#### The problem:
When the data below is printed, every line must match exactly and the images must be absent.

*** Opening of Input data ***

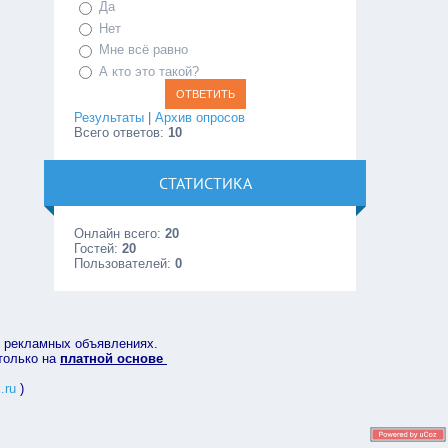
Да
Нет
Мне всё равно
А кто это такой?
Результаты
|
Архив опросов
Всего ответов:
10
СТАТИСТИКА
Онлайн всего:
20
Гостей:
20
Пользователей:
0
в рекламных объявлениях.
 только на
платной основе
.ru
)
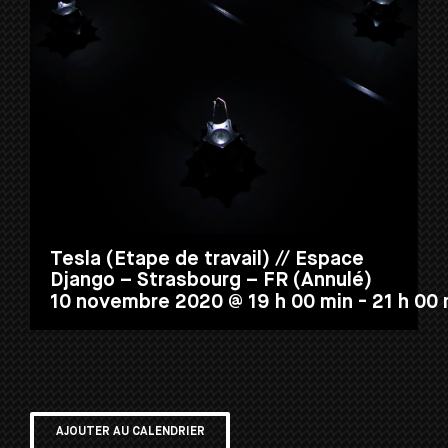
Tesla (Etape de travail) // Espace
Django – Strasbourg – FR (Annulé)
10 novembre 2020 @ 19 h 00 min
-
21 h 00 
AJOUTER AU CALENDRIER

*** Close of Input data ***

#### Answer section:
Да
Нет
Мне всё равно
А кто это такой?
Результаты
|
Архив опросов
Всего ответов:
10
СТАТИСТИКА
Онлайн всего:
20
Гостей:
20
Пользователей:
0
в рекламных объявлениях.
 только на
платной основе
.ru
)
Tesla (Etape de travail) // Espace
Django – Strasbourg – FR (Annulé)
10 novembre 2020 @ 19 h 00 min
-
21 h 00 
AJOUTER AU CALENDRIER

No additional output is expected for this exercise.